Work order A. From the records below, retype the part that opens with the line containing "Mobilier, luminaires &" and closes with the line containing "個步驟，不同論師所區分出的步驟都不太", both lines included, leaving out the picture markers.

Study text.
-- -- --

I have grown tired of the argument that it is cheaper to live out in the 'burbs. I want to see real evidence of this. After paying more for a house, taxes about the same or more, actually paying for trash service, more gas for your car, etc., etc., etc. I do not believe for a minute that it is "cheaper" to live elsewhere. You have all been brainwashed by the home builders of america.

One additional expense that applies to faith minded people is the amount of tithes that goes towards building new facilities as opposed to using a fully paid off building in the inner burbs. How much of that money would be better spent on missions, outreaches or the poor. You have to ask yourself WWJD?

Goldman Sachs released a study last week, positing that the price of a barrel of crude oil will reach $150-200 next year. Compound that on the price of gas, which still has to be refined from the oil, and the cost of a commute will jump dramatically. Five years out, we'll only see more costs to driving.



From this, we will see a few things:

1. Sharp decrease in the number of people moving further from work, especially the far-reaching suburbs (Wentzville, etc.)

2. Less new buildup further west, and more infill construction. Not just City, but also StL County where land exists.

3. More office building construction along highways, to ease the commute, including new office construction in The Chuck.

4. Increased fighting for dominance between cities for businesses, i.e.: Clayton vs. Creve Coeur vs. Chesterfield.

-- -- --

Provided material.
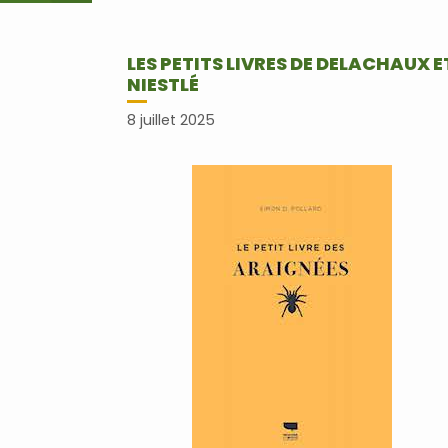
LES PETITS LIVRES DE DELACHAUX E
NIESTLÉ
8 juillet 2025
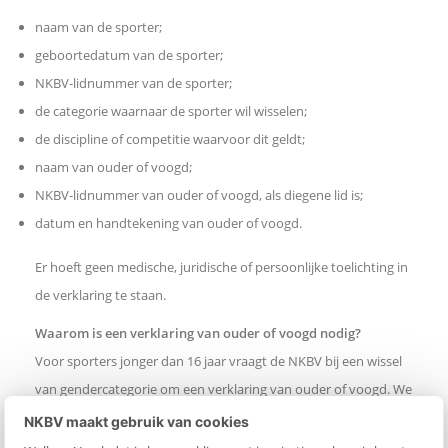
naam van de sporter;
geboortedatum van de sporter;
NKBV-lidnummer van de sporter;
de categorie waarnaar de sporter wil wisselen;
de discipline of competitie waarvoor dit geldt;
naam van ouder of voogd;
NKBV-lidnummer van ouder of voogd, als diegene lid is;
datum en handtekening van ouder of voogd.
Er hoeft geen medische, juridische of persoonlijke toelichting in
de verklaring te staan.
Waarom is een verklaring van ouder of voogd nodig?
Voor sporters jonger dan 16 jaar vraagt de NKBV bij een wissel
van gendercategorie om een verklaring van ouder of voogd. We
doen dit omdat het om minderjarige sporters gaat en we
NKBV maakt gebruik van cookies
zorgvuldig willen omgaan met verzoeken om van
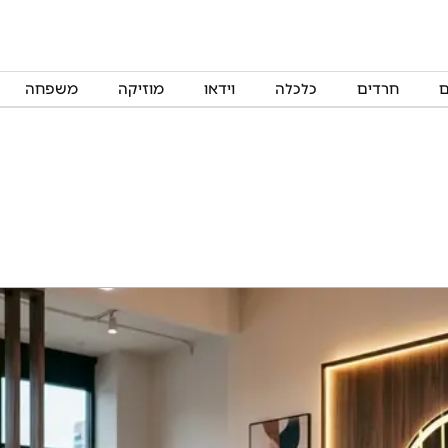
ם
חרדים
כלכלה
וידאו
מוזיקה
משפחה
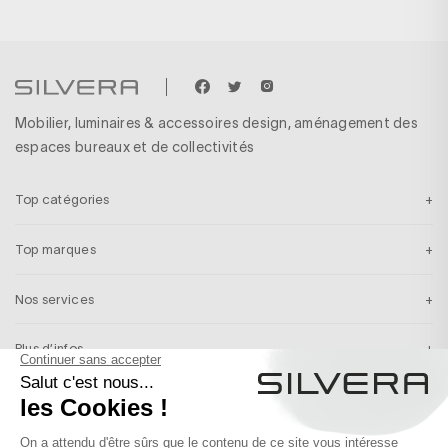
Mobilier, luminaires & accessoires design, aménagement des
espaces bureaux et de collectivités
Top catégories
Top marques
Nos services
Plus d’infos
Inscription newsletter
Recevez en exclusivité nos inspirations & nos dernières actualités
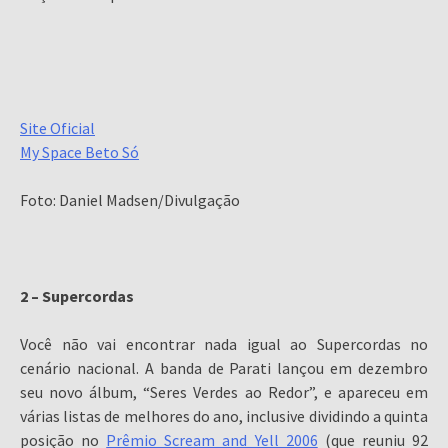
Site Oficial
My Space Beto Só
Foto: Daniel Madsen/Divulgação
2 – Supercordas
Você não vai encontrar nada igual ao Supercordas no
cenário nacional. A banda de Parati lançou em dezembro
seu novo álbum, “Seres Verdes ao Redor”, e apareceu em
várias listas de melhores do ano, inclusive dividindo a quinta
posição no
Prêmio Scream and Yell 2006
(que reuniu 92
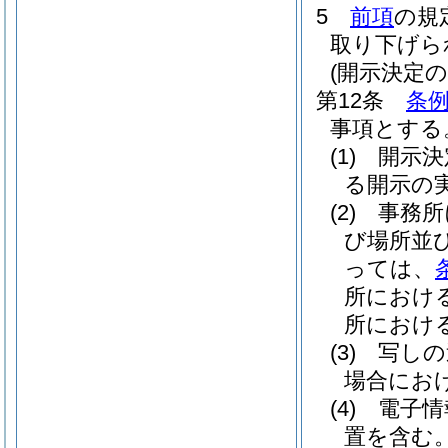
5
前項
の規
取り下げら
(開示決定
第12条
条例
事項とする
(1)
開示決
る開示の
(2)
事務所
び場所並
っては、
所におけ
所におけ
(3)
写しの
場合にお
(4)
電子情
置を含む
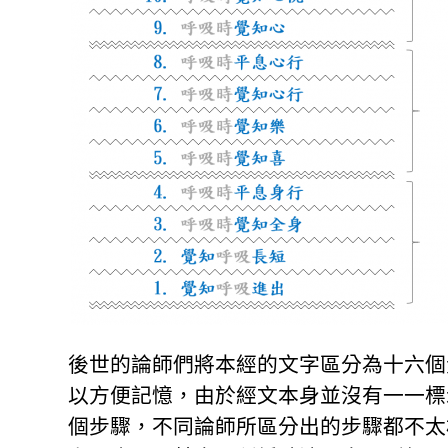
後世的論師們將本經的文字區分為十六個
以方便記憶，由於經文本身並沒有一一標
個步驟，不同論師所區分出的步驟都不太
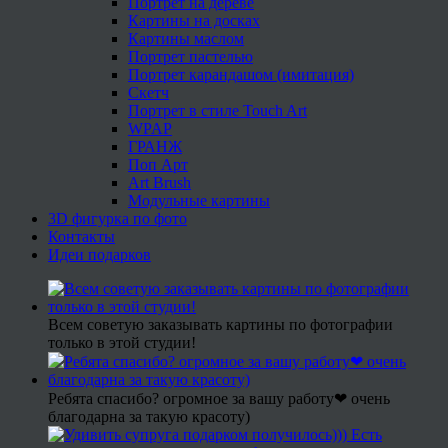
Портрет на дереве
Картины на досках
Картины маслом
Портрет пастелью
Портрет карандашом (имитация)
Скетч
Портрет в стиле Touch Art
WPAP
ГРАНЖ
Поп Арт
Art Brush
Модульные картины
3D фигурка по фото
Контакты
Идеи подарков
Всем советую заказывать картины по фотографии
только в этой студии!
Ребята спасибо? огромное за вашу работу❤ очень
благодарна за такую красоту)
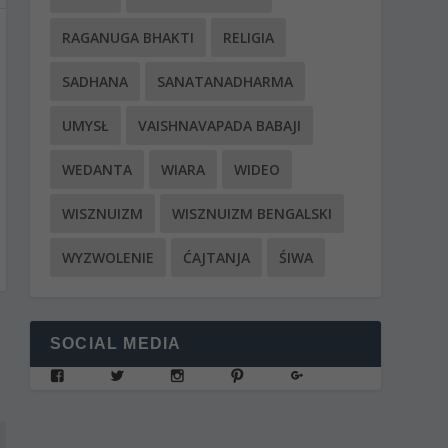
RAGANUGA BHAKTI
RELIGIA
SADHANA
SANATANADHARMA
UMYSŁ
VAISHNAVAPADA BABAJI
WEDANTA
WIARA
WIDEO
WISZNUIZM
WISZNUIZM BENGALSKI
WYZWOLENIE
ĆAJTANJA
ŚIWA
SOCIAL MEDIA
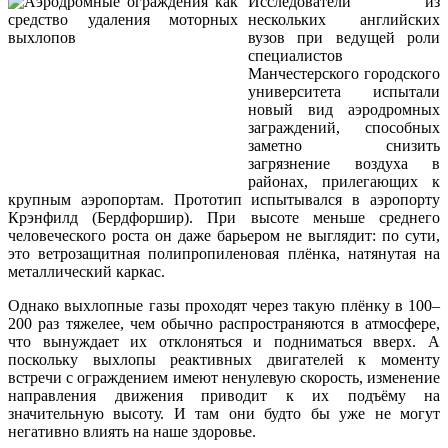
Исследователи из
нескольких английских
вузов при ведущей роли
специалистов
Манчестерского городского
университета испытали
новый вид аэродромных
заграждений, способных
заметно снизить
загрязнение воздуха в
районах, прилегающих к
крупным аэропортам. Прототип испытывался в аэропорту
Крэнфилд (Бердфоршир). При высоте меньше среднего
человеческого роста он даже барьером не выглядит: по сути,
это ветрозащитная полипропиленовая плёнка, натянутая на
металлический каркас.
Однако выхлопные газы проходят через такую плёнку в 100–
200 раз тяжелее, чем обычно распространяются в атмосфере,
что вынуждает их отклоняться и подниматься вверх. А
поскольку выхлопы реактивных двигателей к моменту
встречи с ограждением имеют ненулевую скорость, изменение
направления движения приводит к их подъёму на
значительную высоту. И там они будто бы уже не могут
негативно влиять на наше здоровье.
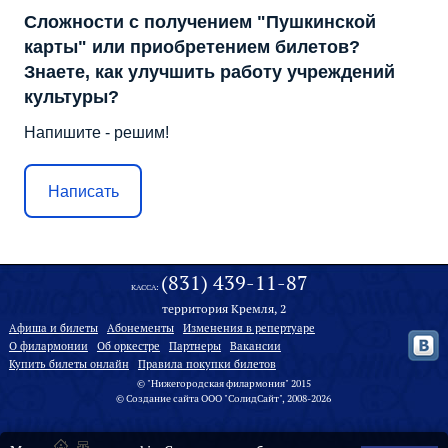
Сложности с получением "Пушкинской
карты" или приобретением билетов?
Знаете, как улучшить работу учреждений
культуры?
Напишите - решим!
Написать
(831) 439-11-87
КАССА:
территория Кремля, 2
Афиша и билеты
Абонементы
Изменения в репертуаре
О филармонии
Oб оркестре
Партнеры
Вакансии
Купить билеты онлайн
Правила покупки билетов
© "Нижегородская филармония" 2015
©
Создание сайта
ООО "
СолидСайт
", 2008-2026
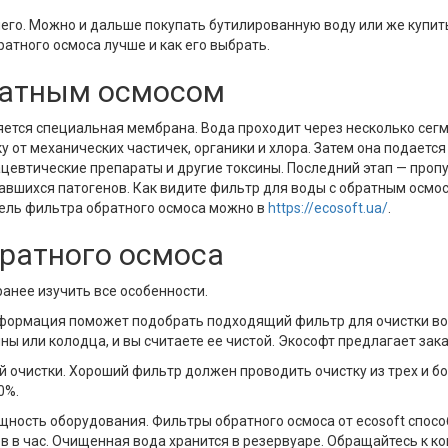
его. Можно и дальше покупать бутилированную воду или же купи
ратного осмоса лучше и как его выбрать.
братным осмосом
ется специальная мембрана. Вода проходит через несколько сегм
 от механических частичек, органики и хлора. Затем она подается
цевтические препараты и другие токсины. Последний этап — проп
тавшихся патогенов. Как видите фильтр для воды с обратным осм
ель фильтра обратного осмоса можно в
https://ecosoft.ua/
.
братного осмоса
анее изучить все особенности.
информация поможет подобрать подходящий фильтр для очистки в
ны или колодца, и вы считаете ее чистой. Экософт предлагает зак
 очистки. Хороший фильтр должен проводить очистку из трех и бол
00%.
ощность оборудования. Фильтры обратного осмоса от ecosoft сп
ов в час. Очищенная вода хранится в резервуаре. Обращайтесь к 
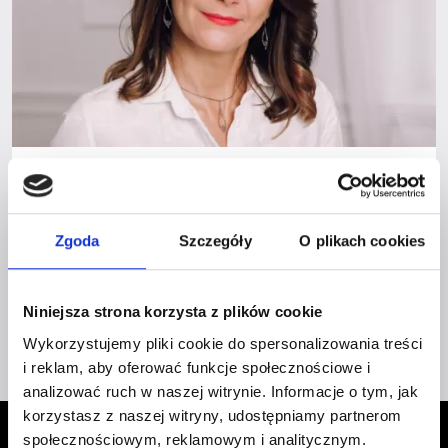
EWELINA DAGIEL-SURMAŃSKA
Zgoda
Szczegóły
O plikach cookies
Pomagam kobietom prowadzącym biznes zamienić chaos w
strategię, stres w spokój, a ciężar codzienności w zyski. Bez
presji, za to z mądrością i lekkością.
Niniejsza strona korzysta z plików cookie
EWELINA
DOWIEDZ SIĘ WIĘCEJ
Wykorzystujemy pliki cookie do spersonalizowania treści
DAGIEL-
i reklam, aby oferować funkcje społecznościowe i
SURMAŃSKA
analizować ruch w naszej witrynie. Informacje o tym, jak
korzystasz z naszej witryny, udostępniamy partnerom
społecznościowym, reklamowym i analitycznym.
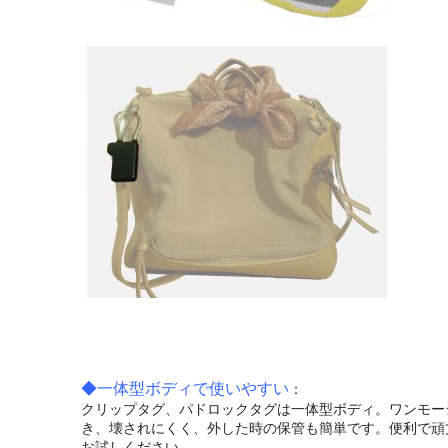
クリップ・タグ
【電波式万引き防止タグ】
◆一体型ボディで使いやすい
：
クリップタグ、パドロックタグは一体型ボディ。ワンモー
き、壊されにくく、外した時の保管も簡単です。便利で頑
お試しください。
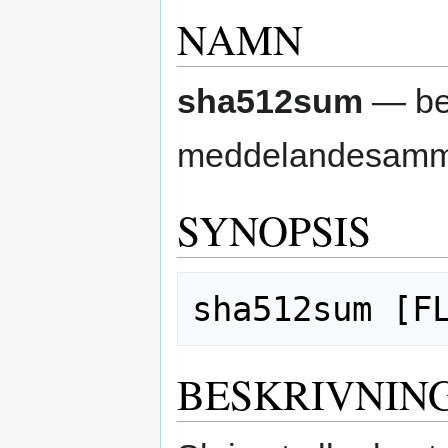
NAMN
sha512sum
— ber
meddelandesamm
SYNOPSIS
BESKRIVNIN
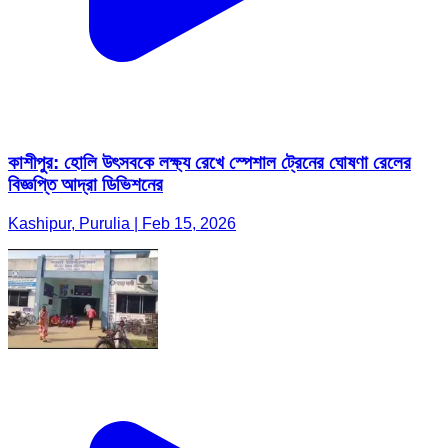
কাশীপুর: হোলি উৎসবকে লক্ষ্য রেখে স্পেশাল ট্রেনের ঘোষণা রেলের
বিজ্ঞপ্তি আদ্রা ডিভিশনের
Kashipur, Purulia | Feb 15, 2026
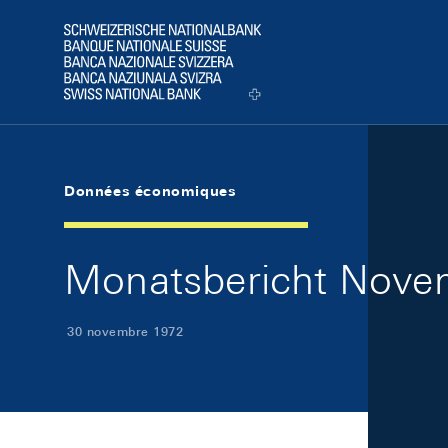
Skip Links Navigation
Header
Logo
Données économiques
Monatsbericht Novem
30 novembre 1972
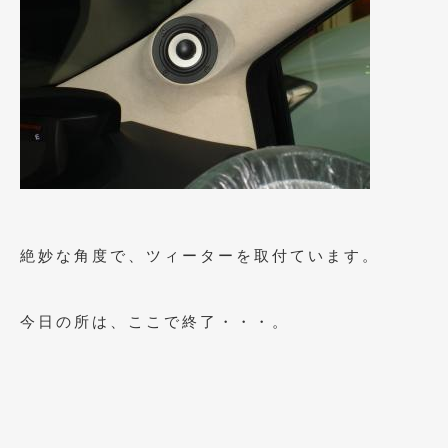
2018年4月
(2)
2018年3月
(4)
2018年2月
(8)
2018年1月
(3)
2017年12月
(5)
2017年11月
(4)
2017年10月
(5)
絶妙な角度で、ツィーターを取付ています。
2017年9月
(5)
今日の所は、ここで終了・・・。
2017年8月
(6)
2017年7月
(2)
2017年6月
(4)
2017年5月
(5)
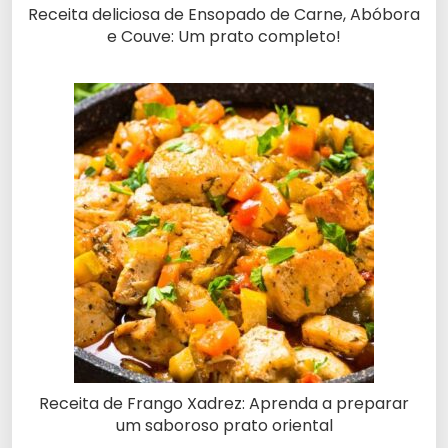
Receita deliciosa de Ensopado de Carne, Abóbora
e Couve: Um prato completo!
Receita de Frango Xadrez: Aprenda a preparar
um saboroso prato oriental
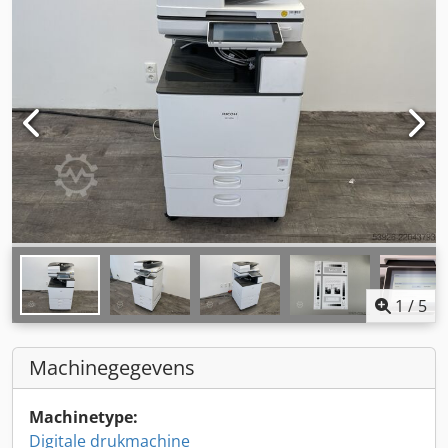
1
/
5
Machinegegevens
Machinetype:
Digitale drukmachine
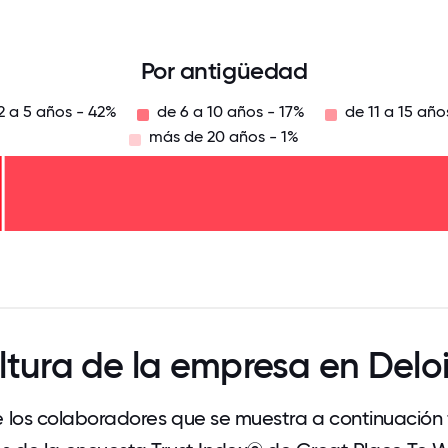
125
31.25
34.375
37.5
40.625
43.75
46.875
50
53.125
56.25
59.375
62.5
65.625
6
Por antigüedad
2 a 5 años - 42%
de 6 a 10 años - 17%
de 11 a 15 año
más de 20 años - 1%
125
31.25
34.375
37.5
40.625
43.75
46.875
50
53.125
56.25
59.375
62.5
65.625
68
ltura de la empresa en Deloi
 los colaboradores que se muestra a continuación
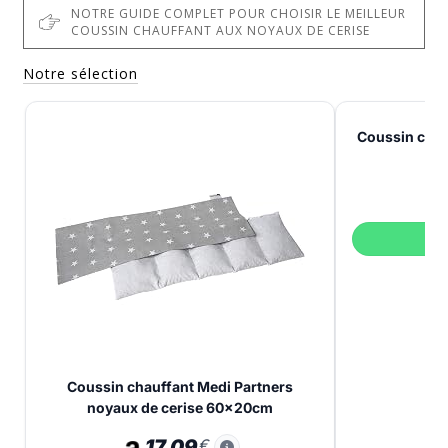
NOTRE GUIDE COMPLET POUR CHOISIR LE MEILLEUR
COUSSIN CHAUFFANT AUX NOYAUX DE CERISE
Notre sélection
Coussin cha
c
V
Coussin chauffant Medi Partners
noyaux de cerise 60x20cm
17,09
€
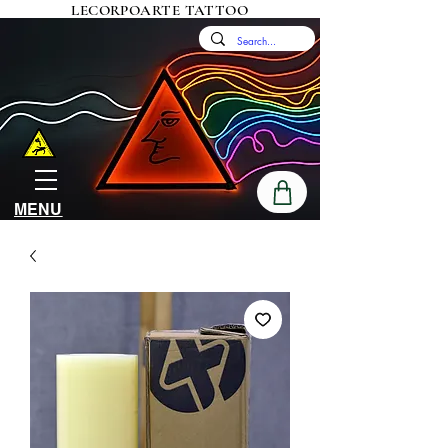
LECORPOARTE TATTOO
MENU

-- -- --

Work order B. Continue the text above on the cost of suburban living, starting after its final sentence.

Expected answer A.
Mobilier, luminaires & accessoires design, aménagement des
espaces bureaux et de collectivités
Top catégories
Top marques
Nos services
Plus d’infos
Inscription newsletter
Recevez en exclusivité nos inspirations & nos dernières actualités
Site Oficial
My Space Beto Só
Foto: Daniel Madsen/Divulgação
2 – Supercordas
Você não vai encontrar nada igual ao Supercordas no
cenário nacional. A banda de Parati lançou em dezembro
seu novo álbum, “Seres Verdes ao Redor”, e apareceu em
várias listas de melhores do ano, inclusive dividindo a quinta
posição no
Prêmio Scream and Yell 2006
(que reuniu 92
5
前項
の規
取り下げら
(開示決定
第12条
条例
事項とする
(1)
開示決
る開示の
(2)
事務所
び場所並
っては、
所におけ
所におけ
(3)
写しの
場合にお
(4)
電子情
置を含む
後世的論師們將本經的文字區分為十六個
以方便記憶，由於經文本身並沒有一一標
個步驟，不同論師所區分出的步驟都不太

Expected answer B.
5. Increased Metro commuting, especially Metrolink, and ancillary construction of residential.

6. More lobbying by politicians for Metrolink expansion funds, both sides of the political aisles.

7. Telecommuting and virtual offices will increase sharply.

8. Satellite offices, such as those set up for the 40 Rebuild, may be retained rather than dumped when the highway is fixed up.

9. Sharply increased residential near where the offices are, especially by single professionals. This includes especially the City and Mid County.

10. If gas really does jump at pace to the price of oil, a sharp increase in shoe sales.

TG wrote:
I have grown tired of the argument that it is cheaper to live out in the 'burbs. I want to see real evidence of this. After paying more for a house, taxes about the same or more, actually paying for trash service, more gas for your car, etc., etc., etc. I do not believe for a minute that it is "cheaper" to live elsewhere. You have all been brainwashed by the home builders of america.




Exactly. Oh, but remember, it's SAFER to live in the county. We can RAISE OUR CHILDREN THERE because we don't want them to experience diversity and culture. Big box retail and generic chain restaurants, ahoy!



Oh, and don't forget, we can't have our children EVER EXPERIENCING PUBLIC TRANSPORTATION* because you're bound to meet people who are either poor or black and many times both, and that is just plain-out unacceptable for county folks.











* - unless it's between Busch Stadium and a county Metrolink station that we drive to, as long as the game is over by 10.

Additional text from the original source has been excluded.